Crowded Prior Art Inherently Anticipates Patent for Products and Methods for Displaying Floral Groupings
June 22, 2005
Last Month at the Federal Circuit - July 2005
Judges: Dyk (author), Gajarsa, and Plager
In Prima Tek II, L.L.C. v. Polypap, No. 04-1411 (Fed. Cir. June 22, 2005), the Federal Circuit reversed a district court’s holding of infringement and an injunction against further infringement, because the two patents under consideration were invalid as anticipated.
Prima Tek II, L.L.C. and others (collectively “Prima Tek II”) asserted U.S. Patent Nos. 5,410,856 (“the ‘856 patent”) and 5,615,532 (“the ‘532 patent”) against Polypap and others (collectively “Polypap”). The companies compete in the floral-products market. The accused product is a semicircular piece of plastic that can be formed into a disposable device for holding floral arrangements.
In a previous decision, the Federal Circuit had clarified certain claim constructions for the two patents and remanded the case for further proceedings inaccordance with the claim constructions. After a bench trial, the district court held the asserted claims to be not invalid and infringed.
On this appeal, the Federal Circuit observed that extensive prior art exists regarding products and methods for displaying floral groupings. The Court went so far as to comment that it appeared likely that the asserted claims were anticipated by an 1899 reference, but, for simplicity, it would address only a more recent reference (“Charrin”).
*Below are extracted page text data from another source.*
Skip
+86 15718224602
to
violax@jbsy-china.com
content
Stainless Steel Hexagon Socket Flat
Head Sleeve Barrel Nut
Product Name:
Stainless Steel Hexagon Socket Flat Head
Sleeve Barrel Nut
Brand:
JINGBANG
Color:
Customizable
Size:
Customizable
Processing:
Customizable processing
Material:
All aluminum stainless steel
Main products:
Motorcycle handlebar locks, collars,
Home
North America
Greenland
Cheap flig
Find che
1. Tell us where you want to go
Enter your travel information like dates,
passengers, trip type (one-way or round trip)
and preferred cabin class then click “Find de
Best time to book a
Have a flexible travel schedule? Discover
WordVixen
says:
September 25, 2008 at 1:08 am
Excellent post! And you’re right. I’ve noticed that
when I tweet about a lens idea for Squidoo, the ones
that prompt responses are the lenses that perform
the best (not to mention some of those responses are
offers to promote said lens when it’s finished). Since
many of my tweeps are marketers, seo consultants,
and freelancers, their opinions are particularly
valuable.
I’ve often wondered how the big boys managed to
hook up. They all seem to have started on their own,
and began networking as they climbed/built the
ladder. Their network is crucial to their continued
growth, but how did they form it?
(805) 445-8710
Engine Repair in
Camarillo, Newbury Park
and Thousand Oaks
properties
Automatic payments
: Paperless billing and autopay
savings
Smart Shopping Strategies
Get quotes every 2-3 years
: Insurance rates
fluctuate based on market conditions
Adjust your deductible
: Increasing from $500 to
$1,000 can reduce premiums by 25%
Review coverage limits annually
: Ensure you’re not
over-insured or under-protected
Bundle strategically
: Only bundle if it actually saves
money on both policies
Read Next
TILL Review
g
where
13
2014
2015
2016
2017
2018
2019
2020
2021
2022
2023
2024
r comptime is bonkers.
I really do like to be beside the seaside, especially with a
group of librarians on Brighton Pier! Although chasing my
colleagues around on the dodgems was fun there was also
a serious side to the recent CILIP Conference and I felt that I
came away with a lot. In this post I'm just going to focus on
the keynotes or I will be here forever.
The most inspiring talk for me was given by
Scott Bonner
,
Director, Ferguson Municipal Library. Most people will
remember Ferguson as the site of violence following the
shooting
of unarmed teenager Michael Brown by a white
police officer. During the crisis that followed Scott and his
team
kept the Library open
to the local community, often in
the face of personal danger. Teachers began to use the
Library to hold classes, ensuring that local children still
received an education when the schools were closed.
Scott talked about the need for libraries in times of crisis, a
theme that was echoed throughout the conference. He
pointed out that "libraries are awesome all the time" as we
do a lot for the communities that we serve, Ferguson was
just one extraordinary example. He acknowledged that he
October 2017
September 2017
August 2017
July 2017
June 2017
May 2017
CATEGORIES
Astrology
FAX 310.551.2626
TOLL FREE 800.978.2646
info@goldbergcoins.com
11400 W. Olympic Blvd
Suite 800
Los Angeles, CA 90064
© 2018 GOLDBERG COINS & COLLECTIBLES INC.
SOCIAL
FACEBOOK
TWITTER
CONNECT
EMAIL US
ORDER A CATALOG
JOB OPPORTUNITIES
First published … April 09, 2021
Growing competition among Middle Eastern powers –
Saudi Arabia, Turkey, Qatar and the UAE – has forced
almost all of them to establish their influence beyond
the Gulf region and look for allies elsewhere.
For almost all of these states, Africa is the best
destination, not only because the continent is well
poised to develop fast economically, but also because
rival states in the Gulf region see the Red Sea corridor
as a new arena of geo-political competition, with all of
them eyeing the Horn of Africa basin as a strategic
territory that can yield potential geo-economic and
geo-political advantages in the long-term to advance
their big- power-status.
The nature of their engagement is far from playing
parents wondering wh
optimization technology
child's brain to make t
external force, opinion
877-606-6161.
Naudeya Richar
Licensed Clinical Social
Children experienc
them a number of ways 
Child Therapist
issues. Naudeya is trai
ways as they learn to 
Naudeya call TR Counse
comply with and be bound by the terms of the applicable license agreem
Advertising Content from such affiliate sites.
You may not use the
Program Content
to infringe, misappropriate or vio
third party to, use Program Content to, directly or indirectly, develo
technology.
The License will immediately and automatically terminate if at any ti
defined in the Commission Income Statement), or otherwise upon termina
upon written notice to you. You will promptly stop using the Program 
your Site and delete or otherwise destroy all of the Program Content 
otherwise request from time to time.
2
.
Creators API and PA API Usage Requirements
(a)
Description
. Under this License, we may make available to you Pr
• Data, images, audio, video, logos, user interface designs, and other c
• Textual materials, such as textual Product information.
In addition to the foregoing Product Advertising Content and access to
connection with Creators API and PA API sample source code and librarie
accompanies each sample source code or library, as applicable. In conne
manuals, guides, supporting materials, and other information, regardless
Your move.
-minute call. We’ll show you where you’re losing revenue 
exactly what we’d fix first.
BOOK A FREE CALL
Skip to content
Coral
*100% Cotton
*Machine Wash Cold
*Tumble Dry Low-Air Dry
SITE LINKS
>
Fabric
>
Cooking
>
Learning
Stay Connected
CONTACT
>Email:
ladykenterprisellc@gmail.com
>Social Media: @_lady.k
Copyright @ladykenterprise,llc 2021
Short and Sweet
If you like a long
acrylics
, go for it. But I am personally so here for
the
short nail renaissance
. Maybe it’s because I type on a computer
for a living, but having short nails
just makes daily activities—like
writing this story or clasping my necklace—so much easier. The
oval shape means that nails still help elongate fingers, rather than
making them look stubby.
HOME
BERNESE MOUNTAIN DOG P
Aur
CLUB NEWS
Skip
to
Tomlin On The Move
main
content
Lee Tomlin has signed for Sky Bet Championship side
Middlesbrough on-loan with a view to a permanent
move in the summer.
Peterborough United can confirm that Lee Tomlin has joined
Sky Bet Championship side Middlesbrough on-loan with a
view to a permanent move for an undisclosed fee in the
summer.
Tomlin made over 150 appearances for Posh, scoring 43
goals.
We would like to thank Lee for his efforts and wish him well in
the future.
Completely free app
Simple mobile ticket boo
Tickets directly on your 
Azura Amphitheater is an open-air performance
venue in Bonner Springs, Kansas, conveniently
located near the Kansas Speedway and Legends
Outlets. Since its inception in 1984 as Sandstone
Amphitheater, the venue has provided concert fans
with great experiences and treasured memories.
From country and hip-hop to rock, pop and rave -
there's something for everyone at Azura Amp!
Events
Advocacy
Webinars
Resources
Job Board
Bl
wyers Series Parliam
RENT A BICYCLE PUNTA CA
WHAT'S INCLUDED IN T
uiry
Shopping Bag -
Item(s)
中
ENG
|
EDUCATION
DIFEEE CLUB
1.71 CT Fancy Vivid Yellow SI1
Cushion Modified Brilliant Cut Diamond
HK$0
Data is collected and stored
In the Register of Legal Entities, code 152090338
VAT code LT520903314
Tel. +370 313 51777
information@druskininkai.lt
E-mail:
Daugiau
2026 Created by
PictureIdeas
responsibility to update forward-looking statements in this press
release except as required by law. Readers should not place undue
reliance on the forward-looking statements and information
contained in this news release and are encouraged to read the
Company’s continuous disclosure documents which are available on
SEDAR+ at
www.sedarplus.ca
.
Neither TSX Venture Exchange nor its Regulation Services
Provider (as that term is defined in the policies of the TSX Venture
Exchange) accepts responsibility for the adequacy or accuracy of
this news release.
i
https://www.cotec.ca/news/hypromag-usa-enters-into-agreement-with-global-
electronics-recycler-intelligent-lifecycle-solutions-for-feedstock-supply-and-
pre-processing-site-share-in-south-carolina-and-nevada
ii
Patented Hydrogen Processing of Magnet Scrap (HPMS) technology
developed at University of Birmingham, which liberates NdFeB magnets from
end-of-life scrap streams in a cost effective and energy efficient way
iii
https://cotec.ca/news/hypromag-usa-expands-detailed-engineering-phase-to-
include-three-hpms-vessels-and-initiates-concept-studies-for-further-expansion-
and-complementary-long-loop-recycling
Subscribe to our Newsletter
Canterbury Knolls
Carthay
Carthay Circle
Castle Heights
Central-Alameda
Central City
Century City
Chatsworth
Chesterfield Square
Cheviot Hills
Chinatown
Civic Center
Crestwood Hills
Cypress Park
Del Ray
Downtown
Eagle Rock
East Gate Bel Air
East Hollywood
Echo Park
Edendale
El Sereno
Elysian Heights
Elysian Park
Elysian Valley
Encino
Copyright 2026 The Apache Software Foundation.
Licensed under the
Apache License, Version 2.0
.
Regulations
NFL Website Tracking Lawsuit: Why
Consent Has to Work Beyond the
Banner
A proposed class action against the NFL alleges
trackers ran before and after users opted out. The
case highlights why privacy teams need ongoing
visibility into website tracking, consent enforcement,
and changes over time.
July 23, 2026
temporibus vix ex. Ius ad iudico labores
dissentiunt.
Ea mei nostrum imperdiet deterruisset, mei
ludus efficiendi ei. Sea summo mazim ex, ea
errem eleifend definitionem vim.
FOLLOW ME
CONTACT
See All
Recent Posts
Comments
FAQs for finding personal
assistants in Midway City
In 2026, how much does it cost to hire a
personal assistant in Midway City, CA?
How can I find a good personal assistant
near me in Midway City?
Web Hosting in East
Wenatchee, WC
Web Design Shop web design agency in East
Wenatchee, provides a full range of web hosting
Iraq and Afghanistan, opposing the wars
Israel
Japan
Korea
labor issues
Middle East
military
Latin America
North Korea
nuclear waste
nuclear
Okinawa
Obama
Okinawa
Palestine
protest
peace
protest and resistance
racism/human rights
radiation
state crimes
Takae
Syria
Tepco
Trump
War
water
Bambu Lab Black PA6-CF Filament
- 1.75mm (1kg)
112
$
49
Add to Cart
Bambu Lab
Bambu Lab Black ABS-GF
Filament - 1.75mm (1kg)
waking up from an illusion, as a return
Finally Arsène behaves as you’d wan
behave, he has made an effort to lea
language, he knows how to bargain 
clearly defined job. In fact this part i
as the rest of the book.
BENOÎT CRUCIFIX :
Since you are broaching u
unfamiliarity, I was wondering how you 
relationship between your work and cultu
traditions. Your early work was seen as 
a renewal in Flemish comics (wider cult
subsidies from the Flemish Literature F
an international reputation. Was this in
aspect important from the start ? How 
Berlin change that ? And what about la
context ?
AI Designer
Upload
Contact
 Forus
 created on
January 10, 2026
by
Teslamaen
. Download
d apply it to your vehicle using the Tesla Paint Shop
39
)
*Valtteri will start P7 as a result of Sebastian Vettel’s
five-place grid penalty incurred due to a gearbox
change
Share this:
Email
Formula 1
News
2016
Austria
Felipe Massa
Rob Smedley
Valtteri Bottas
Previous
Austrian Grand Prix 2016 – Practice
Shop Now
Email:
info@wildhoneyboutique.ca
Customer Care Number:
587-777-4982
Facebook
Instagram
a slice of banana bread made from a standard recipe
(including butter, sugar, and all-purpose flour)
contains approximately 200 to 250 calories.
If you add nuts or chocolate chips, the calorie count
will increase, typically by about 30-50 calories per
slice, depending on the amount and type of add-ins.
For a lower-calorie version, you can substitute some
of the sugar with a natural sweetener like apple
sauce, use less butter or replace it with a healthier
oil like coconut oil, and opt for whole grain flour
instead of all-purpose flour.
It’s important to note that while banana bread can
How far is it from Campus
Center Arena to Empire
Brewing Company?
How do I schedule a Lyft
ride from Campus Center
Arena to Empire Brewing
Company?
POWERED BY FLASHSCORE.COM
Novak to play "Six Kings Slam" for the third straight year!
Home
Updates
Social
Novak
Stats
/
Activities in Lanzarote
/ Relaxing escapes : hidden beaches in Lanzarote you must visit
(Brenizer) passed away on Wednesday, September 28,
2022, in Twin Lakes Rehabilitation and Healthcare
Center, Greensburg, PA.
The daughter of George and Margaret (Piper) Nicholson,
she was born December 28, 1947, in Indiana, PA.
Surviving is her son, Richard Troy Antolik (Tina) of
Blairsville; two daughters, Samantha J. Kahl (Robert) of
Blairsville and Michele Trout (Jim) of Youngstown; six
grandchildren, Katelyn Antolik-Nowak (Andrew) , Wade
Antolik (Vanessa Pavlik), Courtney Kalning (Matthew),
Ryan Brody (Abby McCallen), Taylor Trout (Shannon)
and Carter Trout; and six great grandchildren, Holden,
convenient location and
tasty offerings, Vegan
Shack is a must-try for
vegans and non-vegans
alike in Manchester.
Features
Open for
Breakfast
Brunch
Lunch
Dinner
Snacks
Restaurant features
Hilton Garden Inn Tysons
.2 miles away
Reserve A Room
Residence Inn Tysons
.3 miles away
In its previous decision, the Federal Circuit had construed the term “floral holding material” to have its ordinary meaning and to not be limited to just floral foam or soil. The Court did not include in that construction a requirement that the material be capable of holding its predetermined shape, and, according to the Federal Circuit, the district court had erred in adding such a limitation on remand.
The district court had found that the Charrin reference did not include certain crimping and overlaying-fold limitations recited in claim 15 of the ‘856 patent. Polypap argued that this teaching was inherent. The Federal Circuit agreed, pointing to the drawings and testimony from Phillipe Charrin himself.
Although there was no expert testimony on point, according to the Federal Circuit, none was required because the technology was easily understood without expert testimony, and Prima Tek presented no rebuttal evidence. Accordingly, the Court found the claim invalid as being inherently anticipated.